Cleaning confession: “I admit it, one of the reasons we bought our home was that it has a laundry chute! While we were house hunting, I saw that chute, and I just turned to my husband and said, ‘Sold!’ I could hardly wait to move in.”

Top tips

  • Group baby clothes. “My younger kids are a toddler son and a year-old daughter. When I’m putting their clothes away, I always organize them as outfit ‘bundles.’ That way, when I’m getting one of my kids dressed–or rushing to grab some clothes for day care–I can just reach for a ‘bundle,’ and it’ll have a matching shirt, pants, socks, etc.”
  • Remember the key to perfect jeans. “To avoid weird creases, shake the pants out vigorously before you toss them in the dryer. They’ll come out beautifully every time Fold all clothes while they’re still hot from the dryer.”
  • Don’t roll your socks. “Fold them instead. Rolling tends to stretch out the elastic.”
  • Teach kids to dress themselves. “I make clothing piles for my almost-ten-year-old stepson, Nick–one pile for school, one for play, and one for church or dress-up. Now he usually doesn’t have to ask us ‘What should I wear?’ and we don’t have to lay out his clothes anymore.”
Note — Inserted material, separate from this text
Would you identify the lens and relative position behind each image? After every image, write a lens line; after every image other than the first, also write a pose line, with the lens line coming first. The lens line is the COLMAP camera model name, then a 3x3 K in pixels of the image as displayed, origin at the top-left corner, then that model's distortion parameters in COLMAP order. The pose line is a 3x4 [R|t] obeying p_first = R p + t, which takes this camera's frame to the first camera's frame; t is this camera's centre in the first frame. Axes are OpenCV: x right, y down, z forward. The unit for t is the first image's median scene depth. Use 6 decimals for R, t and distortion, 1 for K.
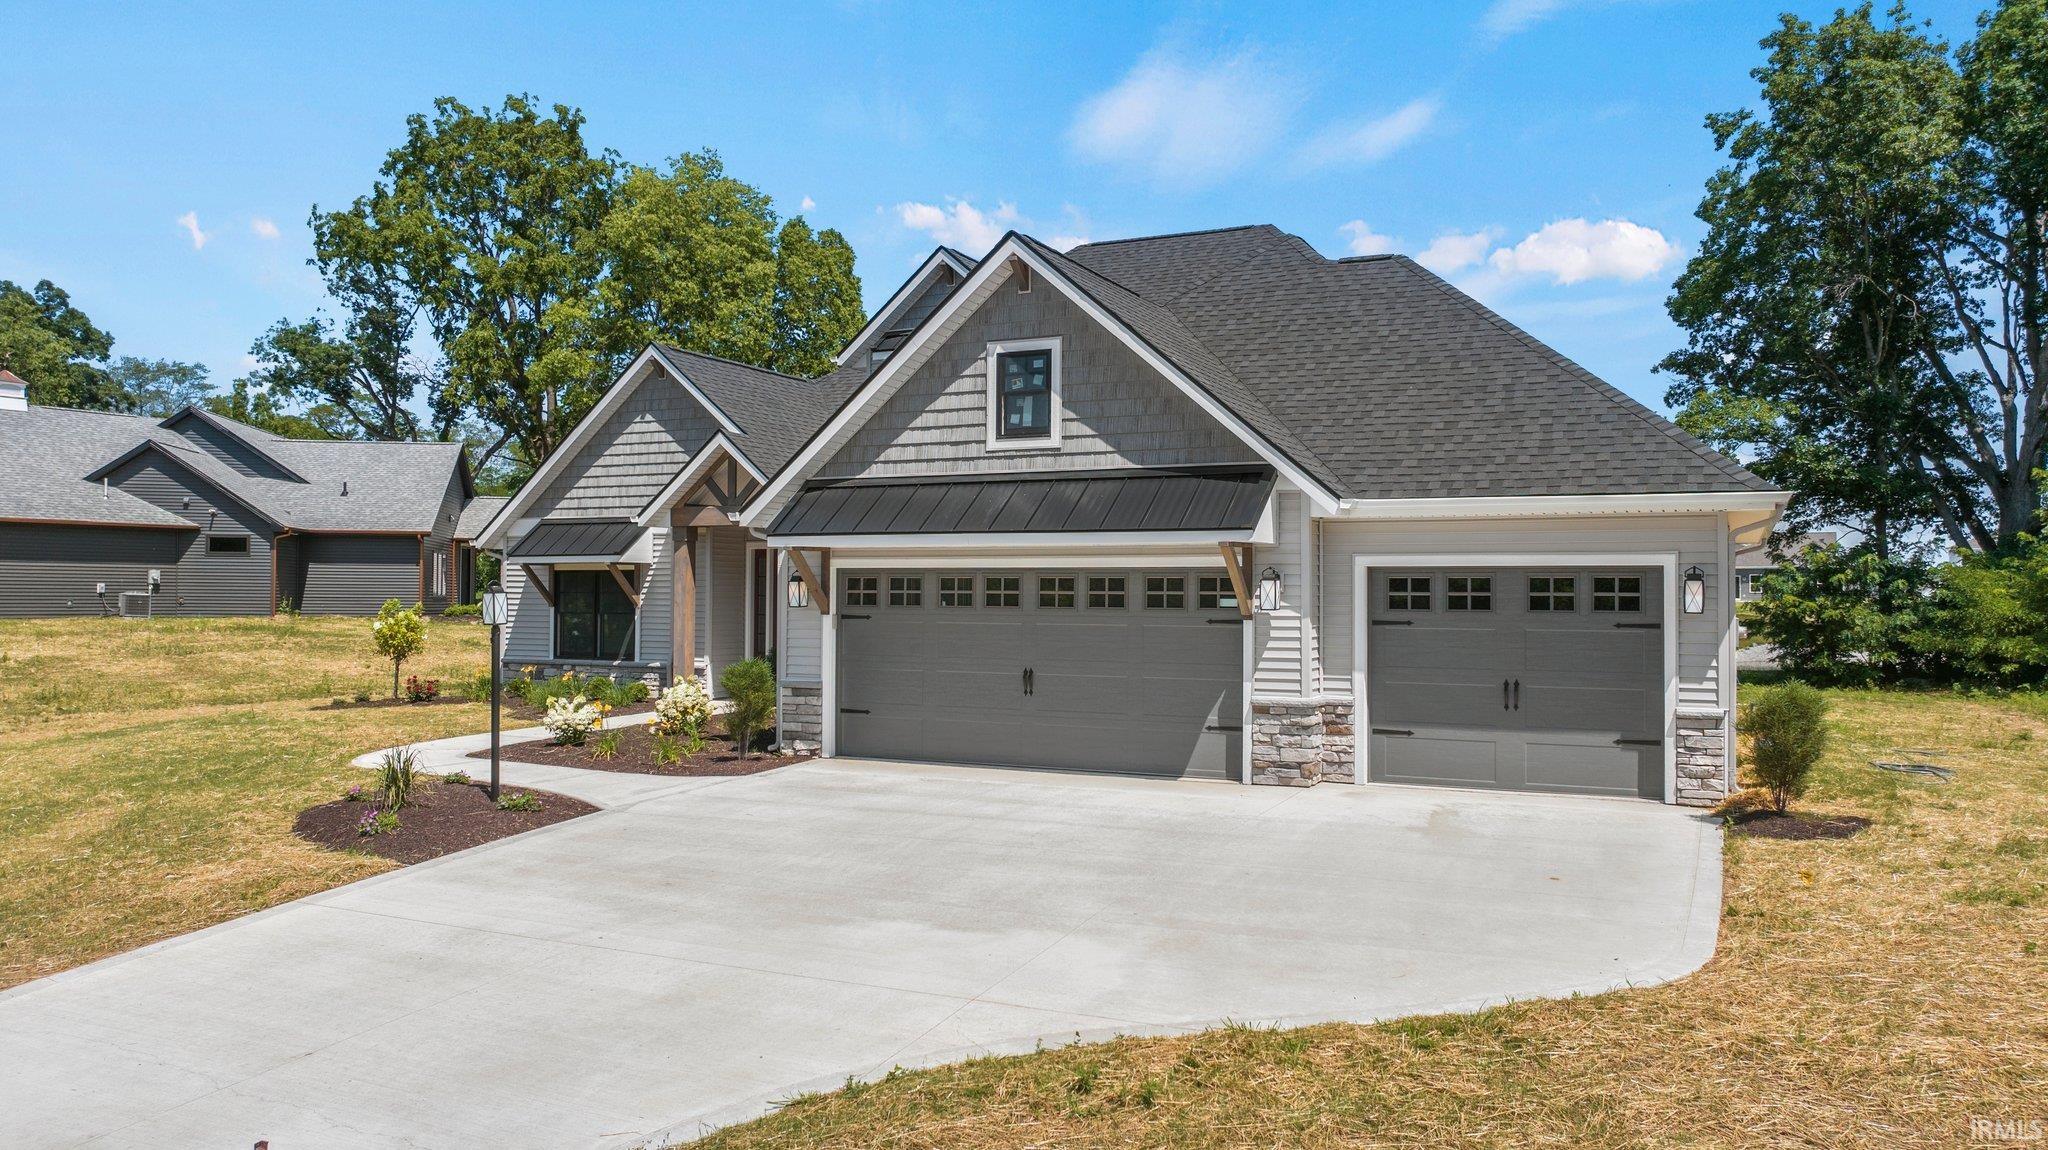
lens RADIAL K [[1458.5, 0, 1026.3], [0, 1458.5, 517.1], [0, 0, 1]] dist [-0.002941, -0.000326]
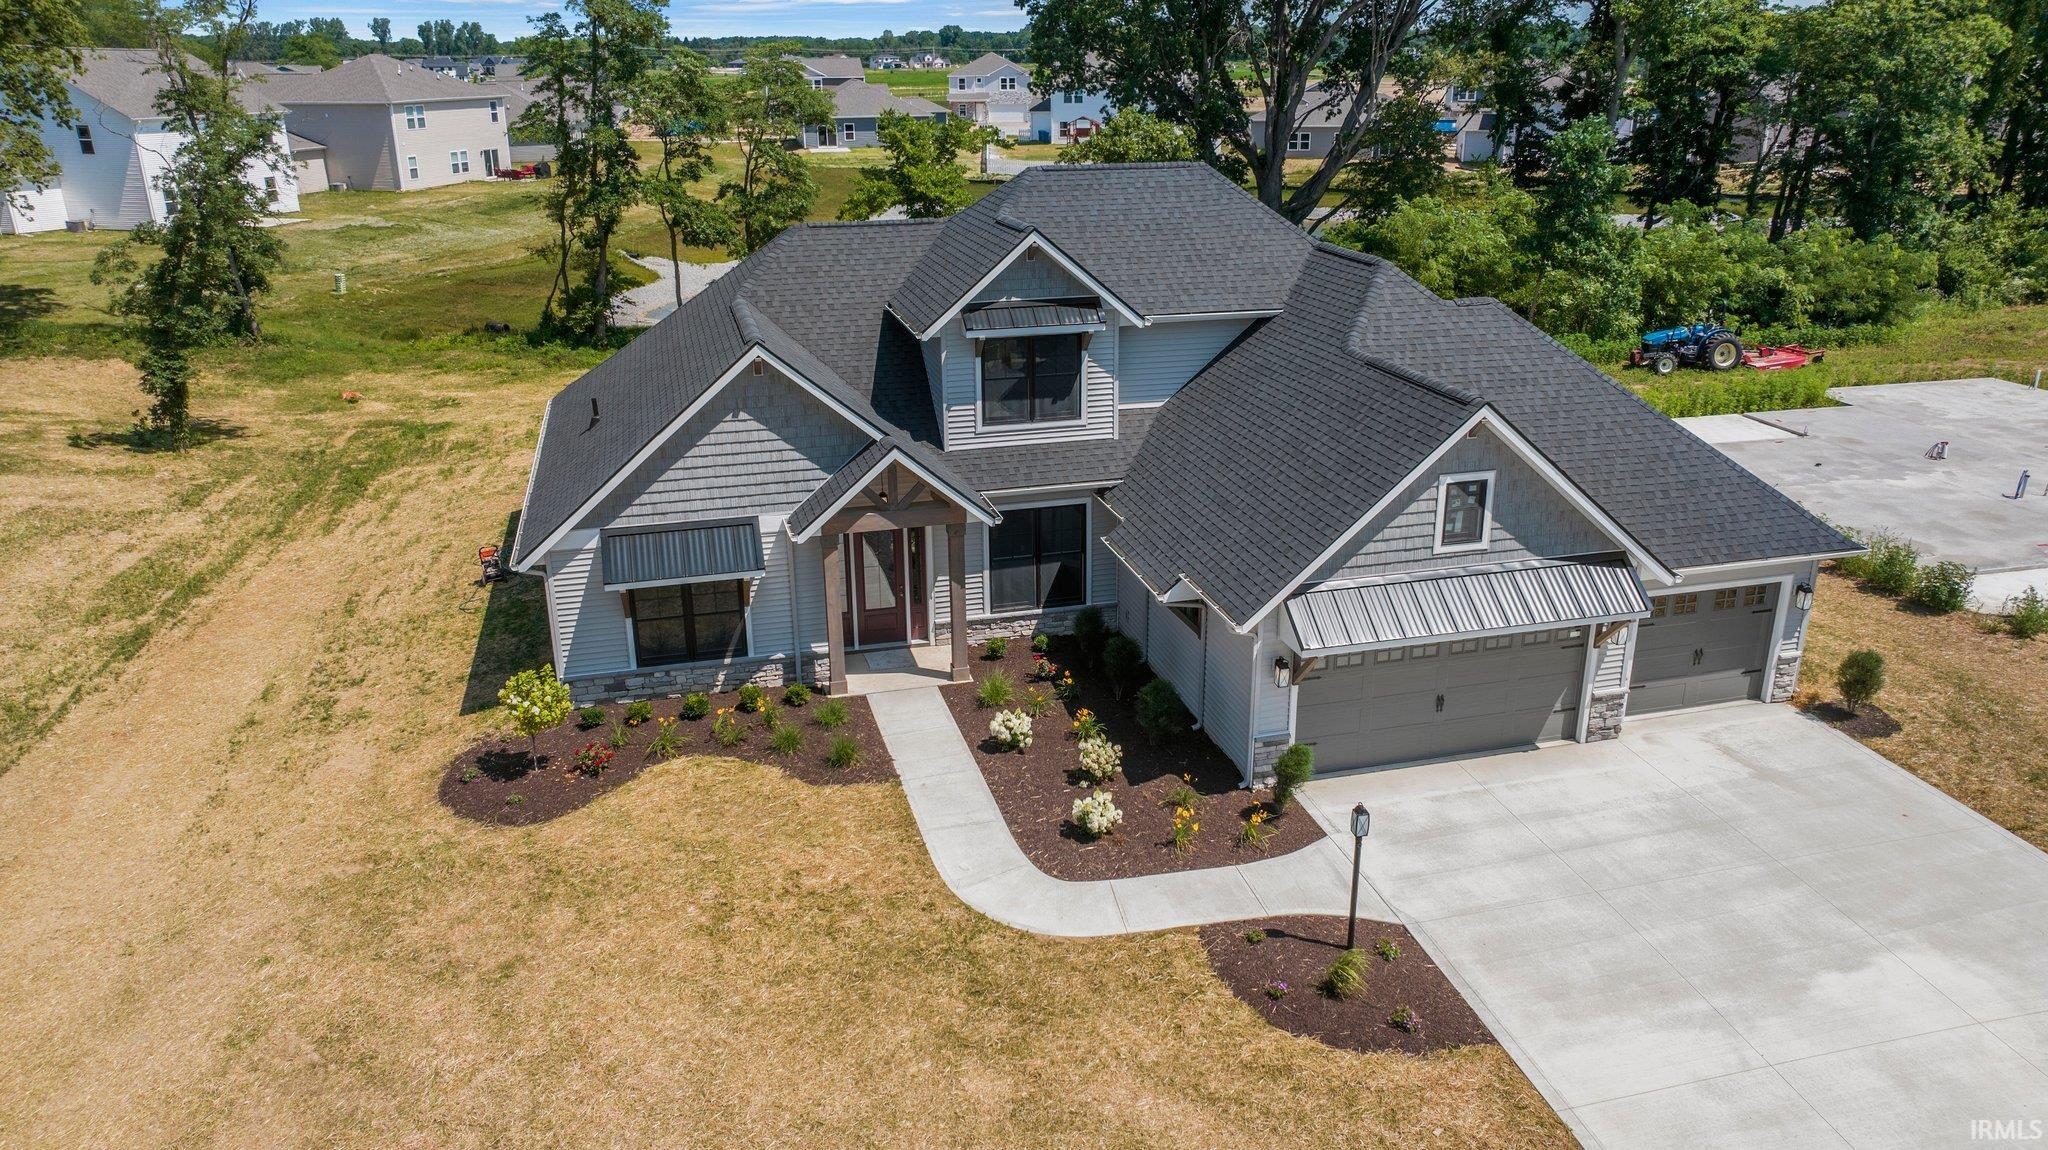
lens RADIAL K [[1439.1, 0, 1022.4], [0, 1439.1, 503.6], [0, 0, 1]] dist [0.000688, -0.065878]
pose [[0.758746, -0.204565, 0.618431, -1.132041], [-0.022802, 0.940485, 0.339069, -0.533816], [-0.650987, -0.271369, 0.708925, 0.334878]]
ANN SOLLI, Special education teacher in Lutherville, Maryland; married with two kids

Her obsession: ironing

Why she loves it: “It reminds me of my morn. And I find it relaxing. I was ten years old when my mother taught me to iron pillowcases and place mats. She would lower the ironing board to my height, and I loved helping her. We were very, very close, and I guess I inherited her craziness for ironing. When my girls were little, I thought there was nothing better than putting them in freshly pressed sundresses-that was just heaven! Now I’m so busy, I often have to iron while I do something else, like talk to friends on the phone. It must be contagious, because some of my friends will be ironing away on the other end of the line while we catch up.”

Cleaning confession: “My family teases me about it, but when I’m getting ready for a vacation, I iron everything before I pack it in the suitcase even though it may get wrinkly all over again.”

Top tips

  • Be selective. “I always send my husband’s shirts to the dry cleaner. They take the longest to do yourself and are the hardest to get just right.”
  • Mist it first. “I love a heavy steam iron–mine is a Black & Decker. But you get better results if you fill a spray bottle with water and lightly moisten clothes before pressing them.”
  • Rediscover your clothesline. “If you know that a certain shirt always gets creased in the dryer, hang it up to dry. It’ll wrinkle less that way and make ironing easier.”

LAUREN BRIGHT, 37 Attorney in Washington, D.C.; married with one child

Her obsession: organizing the kitchen

Why she loves it: “I like to open the cabinets and see everything labeled and neat–it makes cooking dinner so much easier. As soon as I get home from the supermarket, I take things out of their packaging and put them in containers, like Tupperware or Click-Top Storers. Everything has a home. There’s a baking section, lined with containers labeled flour, sugar, brown sugar, chocolate chips, nuts. There’s a snack area, with containers designated chips, pretzels, tortilla chips, and my mom’s special label that says Grandma’s baby snacks, for my son, Aaron. Even the meat in the freezer is organized! My sister says I’m a nut, but she didn’t turn me down when my morn and I offered to give her kitchen an overhaul.”

Cleaning confession: “Periodically, I do a total reorganization–after which I give my husband, Bill, a tour of the ‘new’ kitchen. He’s learned to put up with my madness because he knows that my system keeps me sane.”

Top tips

  • Organize by food type. “I group my staples: soups, veggies, breakfast supplies, etc. Store things where you use them; for example, keep spices and oils near the stove. My baking goods go above the counter where I roll out pie crusts.”
  • Label early and often. “I can’t live without my Brother Label Maker … even though my husband jokes that I’m dangerous with that thing.”
  • Use a soda can dispenser to hold canned foods.
  • Create a coffee bar. “My husband’s a coffee fiend, so we turned a shelf at one end of the kitchen into a storage spot for everything he needs: mugs, filters, sugar, creamer. While I’m getting breakfast, he’s happily brewing coffee just the way he likes it.”